Et ce n'est pas parce qu'il a fallu raser un quartier entier (le « Faubourg à m'lasse ») dans les années 60 pour faire place à la grande tour brune que celle-ci doit pour autant demeurer debout, argue Phyllis Lambert.

Elle se désole ainsi de l'immobilisme de ceux qui plaident en faveur du maintien de cette tour « quelconque » par principe, rappelant pour illustrer son propos une citation qu'elle attribue à l'architecte et urbaniste franco-suisse Charles-Édouard Jeanneret-Gris, dit Le Corbusier.

« Vous savez, Le Corbusier a qualifié le Canada comme le pays des peureux. Je crois que les gens ont peur. Ils ont détesté ça quand ça a été fait, et maintenant que la tour est là, les gens disent: ''Oh, on ne peut pas le perdre''. Mais pourquoi? »

Si le potentiel acquéreur de la propriété évaluée à 104 millions de dollars par la Ville de Montréal décide que la bâtisse demeure debout, il devra apporter de sérieuses améliorations au site, insiste Mme Lambert à l'autre bout du fil.

« Il y a tous ces terrains, imaginez-vous, et il n'y a même pas de jardin ni rien! », fait remarquer énergiquement celle qui a été décorée du lion d'or d'honneur pour son l'ensemble de son oeuvre en 2014 lors de la Biennale d'architecture de Venise.

La ministre fédérale du Patrimoine, Mélanie Joly, a jusqu'à présent refusé de se prononcer sur la valeur patrimoniale du bâtiment ou de s'immiscer dans le processus de vente.

« On comprend que le gouvernement fédéral a une responsabilité historique mais également Radio-Canada a une indépendance et puis ça va être à Radio-Canada de prendre cette décision, d'étudier tous les scénarios », soutenait-elle mercredi dernier à Ottawa.

Cette réserve a été critiquée par le Nouveau Parti démocratique (NPD). La tour, qui a pignon sur rue dans une circonscription détenue par la députée néo-démocrate Hélène Laverdière, a clairement selon cette dernière « une valeur patrimoniale », et elle « appartient à la population ».

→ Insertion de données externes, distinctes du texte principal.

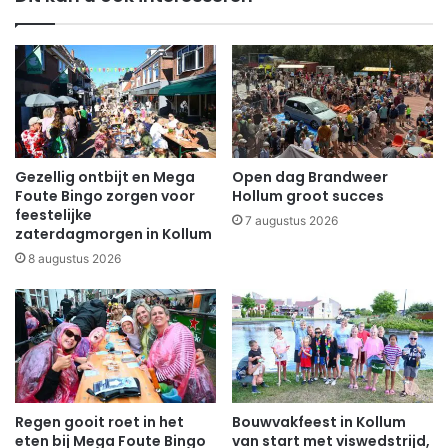
Gezellig ontbijt en Mega
Open dag Brandweer
Foute Bingo zorgen voor
Hollum groot succes
feestelijke
7 augustus 2026
zaterdagmorgen in Kollum
8 augustus 2026
Regen gooit roet in het
Bouwvakfeest in Kollum
eten bij Mega Foute Bingo
van start met viswedstrijd,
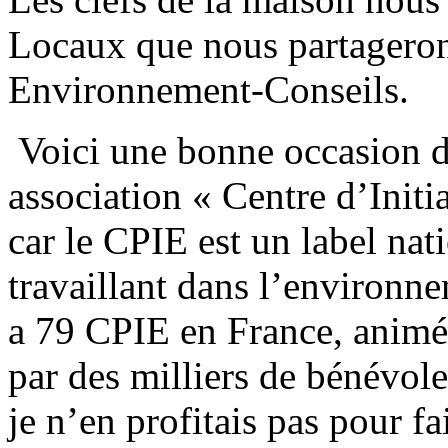
Locaux que nous partageront
Environnement-Conseils.
Voici une bonne occasion de
association « Centre d’Init
car le CPIE est un label nat
travaillant dans l’environne
a 79 CPIE en France, animé 
par des milliers de bénévole
je n’en profitais pas pour fa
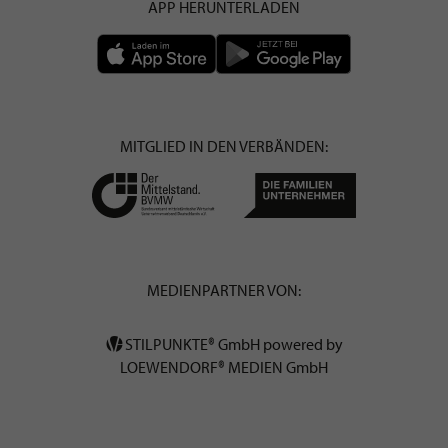
APP HERUNTERLADEN
MITGLIED IN DEN VERBÄNDEN:
MEDIENPARTNER VON:
STILPUNKTE® GmbH powered by
LOEWENDORF® MEDIEN GmbH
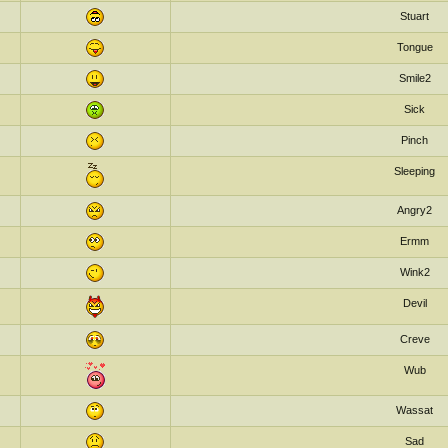
Stuart
Tongue
Smile2
Sick
Pinch
Sleeping
Angry2
Ermm
Wink2
Devil
Creve
Wub
Wassat
Sad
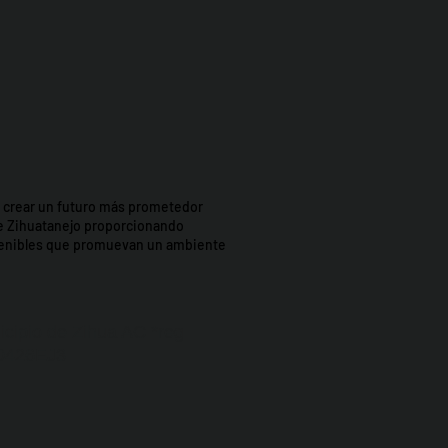
t: crear un futuro más prometedor
e Zihuatanejo proporcionando
stenibles que promuevan un ambiente
icipio de Zihua AC *reg
0426EJ3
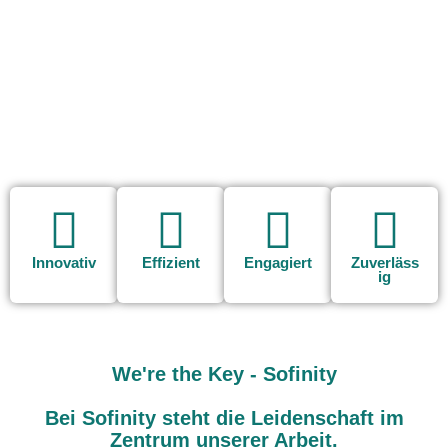
Innovativ
Effizient
Engagiert
Zuverläss
ig
We're the Key - Sofinity
Bei Sofinity steht die Leidenschaft im
Zentrum unserer Arbeit.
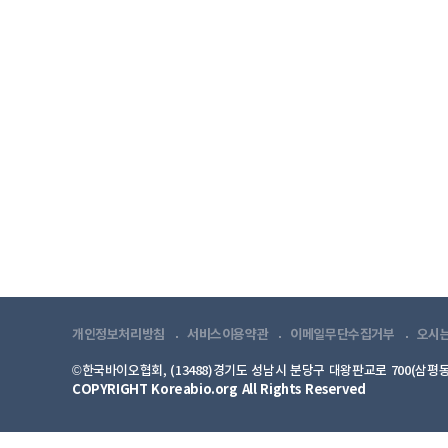
개인정보처리방침
서비스이용약관
이메일무단수집거부
오시
©한국바이오협회, (13488)경기도 성남시 분당구 대왕판교로 700(삼평동
COPYRIGHT Koreabio.org All Rights Reserved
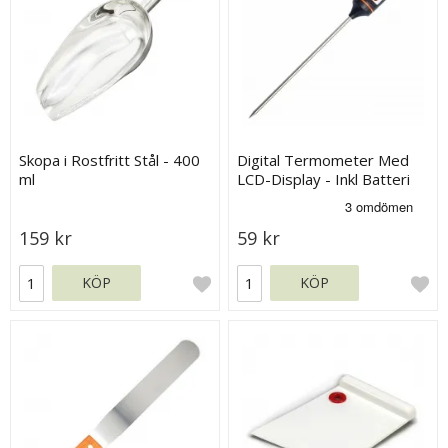
Skopa i Rostfritt Stål - 400
Digital Termometer Med
ml
LCD-Display - Inkl Batteri
159 kr
59 kr
KÖP
KÖP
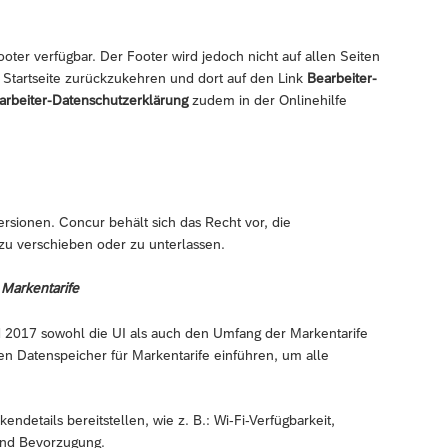
ter verfügbar. Der Footer wird jedoch nicht auf allen Seiten
 Startseite zurückzukehren und dort auf den Link
Bearbeiter-
arbeiter-Datenschutzerklärung
zudem in der Onlinehilfe
ersionen. Concur behält sich das Recht vor, die
zu verschieben oder zu unterlassen.
 Markentarife
d 2017 sowohl die UI als auch den Umfang der Markentarife
en Datenspeicher für Markentarife einführen, um alle
endetails bereitstellen, wie z. B.: Wi-Fi-Verfügbarkeit,
und Bevorzugung.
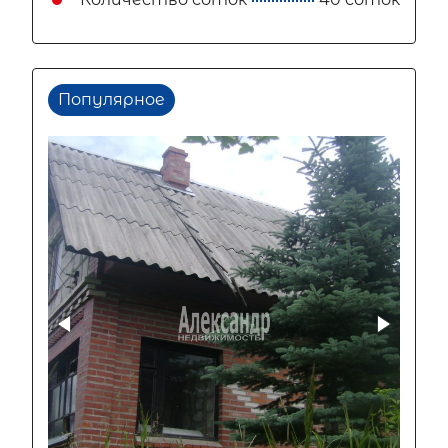
Популярное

L'élue montréalaise juge que la ministre Joly a « le devoir » de s'impliquer dans le processus de vente et « de mettre certaines conditions à la vente éventuellement de la tour ».

Car en vertu de l'article 48 de la Loi sur la radiodiffusion, Radio-Canada ne peut procéder à la vente de l'un de ses immeubles dont la valeur dépasse 4 millions de dollars sans obtenir l'approbation du gouverneur en conseil, c'est-à-dire du conseil des ministres, a fait valoir Mme Laverdière.

Le Bloc québécois considère également que Mme Joly devrait se mêler du dossier. Et sur le fond, le chef intérimaire du parti, Rhéal Fortin, considère qu'un transfert des opérations vers un autre emplacement représente « une mauvaise nouvelle ».

« C'est des emplois pour le quartier mais c'est aussi d'envergure nationale. Radio-Canada, ce n'est quand même pas un petit restaurant du coin », martelait-il la semaine passée en point de presse dans le foyer de la Chambre des communes.

Le Syndicat des communications de Radio-Canada (SCRC) a demandé en février dernier l'intervention du gouvernement fédéral afin qu'il ordonne à la haute direction de la société d'État de mettre de côté son plan de vendre son siège social de Montréal.

La présidente du SCRC, Johanne Hémond, a dit trouver tout à fait « incompréhensible » de voir la haute direction s'« acharner » à vouloir vendre un patrimoine appartenant à tous les Canadiens alors que le nouveau gouvernement réinvestit dans le diffuseur public.

Le budget déposé mardi dernier par le ministre des Finances, Bill Morneau, prévoit l'injection d'une somme de 675 millions de dollars sur cinq ans pour Radio-Canada.